▶ Instructions to follow
From the opening line of the records through the line bearing "[androidJvm]\", set down every line exactly.

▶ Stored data
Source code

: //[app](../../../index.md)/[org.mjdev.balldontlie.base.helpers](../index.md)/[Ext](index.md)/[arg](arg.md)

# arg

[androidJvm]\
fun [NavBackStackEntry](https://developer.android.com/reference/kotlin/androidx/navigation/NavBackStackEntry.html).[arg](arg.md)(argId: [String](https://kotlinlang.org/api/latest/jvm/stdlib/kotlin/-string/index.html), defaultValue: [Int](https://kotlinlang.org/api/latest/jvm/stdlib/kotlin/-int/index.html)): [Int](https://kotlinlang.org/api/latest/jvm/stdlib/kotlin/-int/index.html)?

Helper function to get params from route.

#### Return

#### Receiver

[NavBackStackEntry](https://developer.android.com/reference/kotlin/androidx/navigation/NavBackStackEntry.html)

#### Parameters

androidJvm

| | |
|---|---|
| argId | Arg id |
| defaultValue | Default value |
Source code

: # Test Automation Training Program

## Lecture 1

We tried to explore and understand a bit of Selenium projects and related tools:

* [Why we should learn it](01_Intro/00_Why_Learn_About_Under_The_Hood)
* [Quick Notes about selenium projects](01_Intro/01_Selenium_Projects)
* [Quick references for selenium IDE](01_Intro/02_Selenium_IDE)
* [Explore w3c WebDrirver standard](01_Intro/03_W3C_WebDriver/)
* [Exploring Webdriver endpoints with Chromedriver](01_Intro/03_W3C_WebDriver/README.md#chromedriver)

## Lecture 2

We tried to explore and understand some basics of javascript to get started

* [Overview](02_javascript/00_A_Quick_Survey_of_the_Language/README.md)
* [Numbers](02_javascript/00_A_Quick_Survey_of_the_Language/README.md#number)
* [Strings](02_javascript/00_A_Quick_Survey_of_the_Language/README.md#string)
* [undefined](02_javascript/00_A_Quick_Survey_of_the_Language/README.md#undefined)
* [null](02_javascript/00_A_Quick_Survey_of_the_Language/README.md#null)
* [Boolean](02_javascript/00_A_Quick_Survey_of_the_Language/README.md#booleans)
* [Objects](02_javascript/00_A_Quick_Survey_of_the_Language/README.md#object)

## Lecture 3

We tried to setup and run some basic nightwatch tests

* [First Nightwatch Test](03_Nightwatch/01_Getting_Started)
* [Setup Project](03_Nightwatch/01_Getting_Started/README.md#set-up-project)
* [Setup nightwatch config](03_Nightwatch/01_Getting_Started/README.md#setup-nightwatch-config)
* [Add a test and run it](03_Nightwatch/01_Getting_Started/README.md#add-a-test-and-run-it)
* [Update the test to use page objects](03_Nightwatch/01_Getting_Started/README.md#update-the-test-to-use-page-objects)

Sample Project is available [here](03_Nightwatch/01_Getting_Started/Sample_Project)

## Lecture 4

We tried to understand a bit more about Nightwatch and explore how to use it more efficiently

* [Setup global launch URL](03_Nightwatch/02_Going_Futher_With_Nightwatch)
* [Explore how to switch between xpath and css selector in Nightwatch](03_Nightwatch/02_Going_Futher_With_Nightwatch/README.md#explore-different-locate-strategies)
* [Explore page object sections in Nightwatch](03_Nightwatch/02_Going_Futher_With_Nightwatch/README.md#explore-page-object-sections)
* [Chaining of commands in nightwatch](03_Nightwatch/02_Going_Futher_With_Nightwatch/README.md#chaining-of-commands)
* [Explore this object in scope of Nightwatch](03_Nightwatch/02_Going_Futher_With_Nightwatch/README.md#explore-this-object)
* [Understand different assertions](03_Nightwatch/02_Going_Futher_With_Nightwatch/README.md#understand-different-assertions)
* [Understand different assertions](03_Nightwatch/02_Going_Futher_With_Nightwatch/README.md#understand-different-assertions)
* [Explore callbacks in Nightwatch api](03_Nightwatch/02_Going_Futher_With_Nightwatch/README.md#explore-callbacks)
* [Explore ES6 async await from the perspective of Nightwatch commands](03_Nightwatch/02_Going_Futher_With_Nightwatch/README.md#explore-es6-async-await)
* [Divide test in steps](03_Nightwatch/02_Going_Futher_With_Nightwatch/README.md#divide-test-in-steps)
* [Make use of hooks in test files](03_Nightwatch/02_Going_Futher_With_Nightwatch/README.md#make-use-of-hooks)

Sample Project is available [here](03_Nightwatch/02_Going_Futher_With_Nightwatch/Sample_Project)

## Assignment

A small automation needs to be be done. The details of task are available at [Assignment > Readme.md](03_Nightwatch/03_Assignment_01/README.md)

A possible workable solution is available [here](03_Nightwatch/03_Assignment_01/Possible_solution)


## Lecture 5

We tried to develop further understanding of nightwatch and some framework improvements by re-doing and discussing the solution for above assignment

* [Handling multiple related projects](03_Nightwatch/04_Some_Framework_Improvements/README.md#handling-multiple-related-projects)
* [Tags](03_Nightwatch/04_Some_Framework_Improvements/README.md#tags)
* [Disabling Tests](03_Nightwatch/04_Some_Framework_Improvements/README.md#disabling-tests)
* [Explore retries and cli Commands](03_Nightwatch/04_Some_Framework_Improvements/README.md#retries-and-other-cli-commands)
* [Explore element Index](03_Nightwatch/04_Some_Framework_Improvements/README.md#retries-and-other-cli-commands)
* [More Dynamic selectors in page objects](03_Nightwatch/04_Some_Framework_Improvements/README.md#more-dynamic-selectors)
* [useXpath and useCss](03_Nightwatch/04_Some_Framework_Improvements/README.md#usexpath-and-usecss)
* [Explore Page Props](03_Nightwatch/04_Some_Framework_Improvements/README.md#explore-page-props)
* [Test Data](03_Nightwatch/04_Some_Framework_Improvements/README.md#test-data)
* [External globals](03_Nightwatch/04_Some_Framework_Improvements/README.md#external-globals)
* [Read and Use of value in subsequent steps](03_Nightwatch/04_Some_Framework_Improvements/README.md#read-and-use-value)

▶ Your solution
Source code

: //[app](../../../index.md)/[org.mjdev.balldontlie.base.helpers](../index.md)/[Ext](index.md)/[arg](arg.md)

# arg

[androidJvm]\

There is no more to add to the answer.